What needs to be done ▸ Across the data below, count every line where the string "radius" appears. Answer with the number alone.

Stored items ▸
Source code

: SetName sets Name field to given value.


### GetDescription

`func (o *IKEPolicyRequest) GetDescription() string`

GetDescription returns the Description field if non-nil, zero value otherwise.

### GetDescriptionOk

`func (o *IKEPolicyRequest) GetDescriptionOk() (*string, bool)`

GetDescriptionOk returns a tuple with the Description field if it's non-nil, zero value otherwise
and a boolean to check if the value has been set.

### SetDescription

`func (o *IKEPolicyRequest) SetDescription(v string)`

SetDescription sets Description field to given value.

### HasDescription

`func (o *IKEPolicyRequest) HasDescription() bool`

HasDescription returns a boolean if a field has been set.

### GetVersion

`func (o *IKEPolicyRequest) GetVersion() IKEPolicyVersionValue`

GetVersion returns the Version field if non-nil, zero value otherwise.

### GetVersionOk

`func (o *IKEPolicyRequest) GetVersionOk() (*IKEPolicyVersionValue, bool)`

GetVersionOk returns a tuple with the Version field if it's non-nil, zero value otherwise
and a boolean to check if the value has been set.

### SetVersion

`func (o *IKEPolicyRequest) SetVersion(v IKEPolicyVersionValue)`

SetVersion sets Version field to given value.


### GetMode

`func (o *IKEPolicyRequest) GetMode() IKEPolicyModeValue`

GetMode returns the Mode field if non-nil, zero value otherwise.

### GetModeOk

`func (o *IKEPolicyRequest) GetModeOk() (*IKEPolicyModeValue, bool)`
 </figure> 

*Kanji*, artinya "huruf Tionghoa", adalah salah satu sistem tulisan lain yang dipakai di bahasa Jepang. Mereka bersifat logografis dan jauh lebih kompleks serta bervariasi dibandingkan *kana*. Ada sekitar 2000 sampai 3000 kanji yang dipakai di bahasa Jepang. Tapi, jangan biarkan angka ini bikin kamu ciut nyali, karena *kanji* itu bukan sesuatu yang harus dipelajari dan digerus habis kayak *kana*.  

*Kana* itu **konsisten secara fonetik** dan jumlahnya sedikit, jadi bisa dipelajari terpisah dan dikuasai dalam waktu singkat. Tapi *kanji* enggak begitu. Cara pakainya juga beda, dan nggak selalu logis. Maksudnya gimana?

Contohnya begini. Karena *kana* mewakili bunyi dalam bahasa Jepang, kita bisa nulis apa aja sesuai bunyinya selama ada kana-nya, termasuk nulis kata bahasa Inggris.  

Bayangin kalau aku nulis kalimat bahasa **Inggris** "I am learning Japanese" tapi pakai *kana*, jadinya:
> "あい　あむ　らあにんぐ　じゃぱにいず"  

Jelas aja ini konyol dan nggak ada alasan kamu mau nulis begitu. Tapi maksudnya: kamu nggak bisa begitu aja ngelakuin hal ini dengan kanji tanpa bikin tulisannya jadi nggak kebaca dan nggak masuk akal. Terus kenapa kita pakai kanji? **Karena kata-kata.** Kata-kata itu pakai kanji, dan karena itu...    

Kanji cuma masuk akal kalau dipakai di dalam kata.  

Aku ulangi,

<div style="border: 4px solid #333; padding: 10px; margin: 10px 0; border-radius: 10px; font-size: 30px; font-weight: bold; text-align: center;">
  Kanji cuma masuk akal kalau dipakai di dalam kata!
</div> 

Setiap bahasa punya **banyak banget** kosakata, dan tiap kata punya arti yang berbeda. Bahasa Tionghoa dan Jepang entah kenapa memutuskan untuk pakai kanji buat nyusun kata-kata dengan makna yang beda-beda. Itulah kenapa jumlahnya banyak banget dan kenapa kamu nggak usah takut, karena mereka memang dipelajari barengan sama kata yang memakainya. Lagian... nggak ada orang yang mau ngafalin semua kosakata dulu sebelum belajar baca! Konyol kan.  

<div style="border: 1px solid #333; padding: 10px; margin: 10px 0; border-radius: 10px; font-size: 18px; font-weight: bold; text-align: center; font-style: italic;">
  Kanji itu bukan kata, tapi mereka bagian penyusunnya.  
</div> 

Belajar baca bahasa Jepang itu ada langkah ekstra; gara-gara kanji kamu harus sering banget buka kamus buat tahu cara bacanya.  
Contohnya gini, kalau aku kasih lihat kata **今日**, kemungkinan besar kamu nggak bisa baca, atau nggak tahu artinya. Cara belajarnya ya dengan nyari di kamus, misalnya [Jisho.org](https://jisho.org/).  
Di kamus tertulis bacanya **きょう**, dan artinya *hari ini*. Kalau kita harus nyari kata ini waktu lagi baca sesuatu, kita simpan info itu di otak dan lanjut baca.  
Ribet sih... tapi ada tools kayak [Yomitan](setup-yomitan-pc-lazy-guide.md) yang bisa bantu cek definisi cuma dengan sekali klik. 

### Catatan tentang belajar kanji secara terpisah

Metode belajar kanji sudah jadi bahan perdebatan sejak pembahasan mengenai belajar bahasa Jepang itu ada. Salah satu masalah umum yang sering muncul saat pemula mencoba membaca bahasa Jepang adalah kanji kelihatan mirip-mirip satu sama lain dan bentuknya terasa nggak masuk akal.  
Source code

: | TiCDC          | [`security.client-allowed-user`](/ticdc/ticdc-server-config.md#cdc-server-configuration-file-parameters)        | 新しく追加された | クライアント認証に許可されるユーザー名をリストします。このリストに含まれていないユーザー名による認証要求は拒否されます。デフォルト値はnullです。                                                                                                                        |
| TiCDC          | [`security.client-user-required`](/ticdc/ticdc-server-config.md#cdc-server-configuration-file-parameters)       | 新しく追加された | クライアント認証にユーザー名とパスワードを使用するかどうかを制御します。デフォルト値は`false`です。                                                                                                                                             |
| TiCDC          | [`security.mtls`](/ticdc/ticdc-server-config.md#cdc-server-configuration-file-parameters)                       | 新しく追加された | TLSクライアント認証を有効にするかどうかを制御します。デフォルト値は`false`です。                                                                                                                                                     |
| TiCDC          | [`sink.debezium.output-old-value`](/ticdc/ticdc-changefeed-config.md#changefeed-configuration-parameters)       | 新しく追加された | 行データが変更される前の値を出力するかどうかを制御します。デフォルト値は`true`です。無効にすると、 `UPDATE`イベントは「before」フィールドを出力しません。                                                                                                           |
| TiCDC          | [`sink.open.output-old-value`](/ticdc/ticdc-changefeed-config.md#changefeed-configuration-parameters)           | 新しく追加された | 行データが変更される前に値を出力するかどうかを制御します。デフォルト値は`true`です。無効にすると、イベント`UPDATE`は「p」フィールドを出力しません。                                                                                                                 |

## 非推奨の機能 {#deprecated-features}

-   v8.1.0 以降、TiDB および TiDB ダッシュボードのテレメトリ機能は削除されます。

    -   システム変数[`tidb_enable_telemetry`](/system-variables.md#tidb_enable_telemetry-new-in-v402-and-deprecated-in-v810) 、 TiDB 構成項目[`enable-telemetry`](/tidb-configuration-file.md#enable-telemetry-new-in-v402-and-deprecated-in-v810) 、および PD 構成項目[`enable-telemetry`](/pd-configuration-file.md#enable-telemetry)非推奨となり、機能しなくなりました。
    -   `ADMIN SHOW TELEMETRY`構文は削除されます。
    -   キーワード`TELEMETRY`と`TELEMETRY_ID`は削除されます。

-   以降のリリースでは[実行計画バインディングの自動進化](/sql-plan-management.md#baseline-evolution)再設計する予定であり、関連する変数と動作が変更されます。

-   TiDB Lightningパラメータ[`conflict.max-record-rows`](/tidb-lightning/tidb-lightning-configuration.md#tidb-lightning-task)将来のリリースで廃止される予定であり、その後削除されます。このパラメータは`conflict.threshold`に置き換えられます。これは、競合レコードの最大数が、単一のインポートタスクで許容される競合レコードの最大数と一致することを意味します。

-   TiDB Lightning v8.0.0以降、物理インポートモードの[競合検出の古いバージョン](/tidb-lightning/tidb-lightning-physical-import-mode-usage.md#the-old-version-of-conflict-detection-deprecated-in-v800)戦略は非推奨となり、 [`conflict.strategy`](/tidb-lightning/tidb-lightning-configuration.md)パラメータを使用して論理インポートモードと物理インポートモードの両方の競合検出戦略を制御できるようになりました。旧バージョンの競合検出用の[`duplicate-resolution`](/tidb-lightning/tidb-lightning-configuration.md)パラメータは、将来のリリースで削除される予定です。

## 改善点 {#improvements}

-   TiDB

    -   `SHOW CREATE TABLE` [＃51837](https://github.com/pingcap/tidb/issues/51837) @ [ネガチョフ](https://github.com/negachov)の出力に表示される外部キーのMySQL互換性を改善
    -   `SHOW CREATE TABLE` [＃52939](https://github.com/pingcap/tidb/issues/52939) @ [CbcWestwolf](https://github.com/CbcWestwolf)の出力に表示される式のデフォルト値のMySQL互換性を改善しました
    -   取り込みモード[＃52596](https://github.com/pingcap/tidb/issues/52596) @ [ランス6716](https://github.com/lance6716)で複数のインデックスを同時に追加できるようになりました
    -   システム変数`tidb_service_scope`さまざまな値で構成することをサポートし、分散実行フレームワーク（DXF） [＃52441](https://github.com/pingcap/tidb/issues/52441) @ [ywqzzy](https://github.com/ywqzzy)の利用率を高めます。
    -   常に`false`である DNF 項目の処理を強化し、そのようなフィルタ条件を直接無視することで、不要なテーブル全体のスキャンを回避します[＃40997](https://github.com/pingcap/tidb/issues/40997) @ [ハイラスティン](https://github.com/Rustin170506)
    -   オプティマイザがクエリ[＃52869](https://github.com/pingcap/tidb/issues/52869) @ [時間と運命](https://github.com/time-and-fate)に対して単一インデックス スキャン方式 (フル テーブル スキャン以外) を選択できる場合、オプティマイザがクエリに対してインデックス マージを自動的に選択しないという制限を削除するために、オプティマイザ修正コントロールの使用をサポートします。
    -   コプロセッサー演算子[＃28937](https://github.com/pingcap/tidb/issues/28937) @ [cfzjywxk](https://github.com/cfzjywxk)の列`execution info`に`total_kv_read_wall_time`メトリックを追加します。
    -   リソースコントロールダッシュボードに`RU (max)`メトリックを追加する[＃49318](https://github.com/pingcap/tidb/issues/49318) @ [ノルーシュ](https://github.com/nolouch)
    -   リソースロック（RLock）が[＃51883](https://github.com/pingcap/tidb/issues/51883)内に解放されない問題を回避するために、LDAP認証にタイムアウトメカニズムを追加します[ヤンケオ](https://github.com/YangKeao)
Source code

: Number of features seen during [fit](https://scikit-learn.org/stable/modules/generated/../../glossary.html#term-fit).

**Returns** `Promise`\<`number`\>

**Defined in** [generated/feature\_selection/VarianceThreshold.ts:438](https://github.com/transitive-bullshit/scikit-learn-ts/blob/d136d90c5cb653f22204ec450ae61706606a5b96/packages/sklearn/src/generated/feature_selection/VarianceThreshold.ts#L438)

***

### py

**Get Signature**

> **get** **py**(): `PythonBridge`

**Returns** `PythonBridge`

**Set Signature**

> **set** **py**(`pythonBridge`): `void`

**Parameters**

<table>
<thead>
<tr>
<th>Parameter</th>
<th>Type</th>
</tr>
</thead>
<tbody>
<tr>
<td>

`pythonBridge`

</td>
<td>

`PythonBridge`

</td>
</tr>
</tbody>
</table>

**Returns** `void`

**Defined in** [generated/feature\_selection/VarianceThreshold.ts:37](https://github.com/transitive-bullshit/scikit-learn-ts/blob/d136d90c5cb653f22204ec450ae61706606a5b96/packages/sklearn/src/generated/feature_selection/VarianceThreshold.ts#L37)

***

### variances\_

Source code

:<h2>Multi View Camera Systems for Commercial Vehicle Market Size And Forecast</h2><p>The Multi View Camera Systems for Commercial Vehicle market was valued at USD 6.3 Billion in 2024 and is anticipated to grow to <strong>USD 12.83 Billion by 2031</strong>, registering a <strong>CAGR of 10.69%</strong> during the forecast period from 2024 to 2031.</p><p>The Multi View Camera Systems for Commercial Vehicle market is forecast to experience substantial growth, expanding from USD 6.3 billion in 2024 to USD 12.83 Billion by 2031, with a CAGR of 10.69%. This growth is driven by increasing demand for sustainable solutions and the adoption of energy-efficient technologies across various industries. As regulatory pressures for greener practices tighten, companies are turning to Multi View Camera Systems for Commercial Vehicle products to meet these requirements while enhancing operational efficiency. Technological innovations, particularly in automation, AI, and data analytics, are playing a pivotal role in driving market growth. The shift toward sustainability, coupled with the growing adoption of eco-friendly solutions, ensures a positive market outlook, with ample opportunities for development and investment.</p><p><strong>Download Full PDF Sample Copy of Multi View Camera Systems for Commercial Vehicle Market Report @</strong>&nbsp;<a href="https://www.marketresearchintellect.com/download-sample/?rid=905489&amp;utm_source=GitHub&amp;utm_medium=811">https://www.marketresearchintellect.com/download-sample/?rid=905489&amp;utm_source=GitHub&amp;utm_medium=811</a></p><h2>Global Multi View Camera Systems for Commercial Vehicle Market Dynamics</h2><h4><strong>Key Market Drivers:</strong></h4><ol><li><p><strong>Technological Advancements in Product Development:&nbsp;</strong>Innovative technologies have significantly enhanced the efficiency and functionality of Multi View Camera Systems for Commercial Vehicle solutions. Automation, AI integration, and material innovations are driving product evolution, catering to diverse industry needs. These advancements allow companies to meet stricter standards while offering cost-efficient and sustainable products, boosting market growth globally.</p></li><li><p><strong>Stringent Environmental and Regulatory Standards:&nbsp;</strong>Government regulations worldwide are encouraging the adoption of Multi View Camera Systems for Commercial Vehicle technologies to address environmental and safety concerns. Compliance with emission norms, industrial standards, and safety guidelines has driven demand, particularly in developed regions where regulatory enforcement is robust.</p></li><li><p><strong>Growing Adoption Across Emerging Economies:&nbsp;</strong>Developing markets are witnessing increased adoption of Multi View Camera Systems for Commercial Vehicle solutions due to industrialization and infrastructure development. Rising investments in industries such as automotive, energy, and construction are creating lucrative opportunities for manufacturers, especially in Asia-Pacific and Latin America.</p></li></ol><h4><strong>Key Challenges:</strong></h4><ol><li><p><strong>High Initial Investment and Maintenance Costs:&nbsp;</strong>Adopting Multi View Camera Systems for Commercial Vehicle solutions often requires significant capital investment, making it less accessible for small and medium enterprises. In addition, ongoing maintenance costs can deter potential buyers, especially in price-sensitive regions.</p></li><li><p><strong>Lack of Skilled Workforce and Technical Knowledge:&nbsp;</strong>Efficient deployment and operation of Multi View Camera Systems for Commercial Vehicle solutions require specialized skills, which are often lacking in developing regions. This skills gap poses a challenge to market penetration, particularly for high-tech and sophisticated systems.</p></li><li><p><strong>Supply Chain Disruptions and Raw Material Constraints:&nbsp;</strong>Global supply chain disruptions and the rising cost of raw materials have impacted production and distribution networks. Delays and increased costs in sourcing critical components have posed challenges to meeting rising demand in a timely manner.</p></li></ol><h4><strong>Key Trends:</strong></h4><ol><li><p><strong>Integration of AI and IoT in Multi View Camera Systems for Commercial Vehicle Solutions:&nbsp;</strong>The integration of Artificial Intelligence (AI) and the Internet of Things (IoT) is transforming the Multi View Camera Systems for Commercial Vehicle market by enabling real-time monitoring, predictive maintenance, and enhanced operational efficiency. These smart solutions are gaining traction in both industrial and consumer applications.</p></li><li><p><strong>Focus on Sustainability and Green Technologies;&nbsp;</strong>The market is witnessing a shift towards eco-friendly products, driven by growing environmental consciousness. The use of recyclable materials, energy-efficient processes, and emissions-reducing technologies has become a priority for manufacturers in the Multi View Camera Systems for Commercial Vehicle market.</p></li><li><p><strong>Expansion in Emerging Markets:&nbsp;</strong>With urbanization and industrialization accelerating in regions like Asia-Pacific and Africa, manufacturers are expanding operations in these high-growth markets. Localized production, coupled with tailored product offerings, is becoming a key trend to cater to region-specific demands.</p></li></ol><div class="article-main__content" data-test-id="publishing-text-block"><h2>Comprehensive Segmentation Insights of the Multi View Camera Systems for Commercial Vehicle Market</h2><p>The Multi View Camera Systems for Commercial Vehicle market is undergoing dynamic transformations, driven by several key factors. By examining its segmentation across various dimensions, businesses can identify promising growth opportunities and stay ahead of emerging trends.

Task answer ▸ 2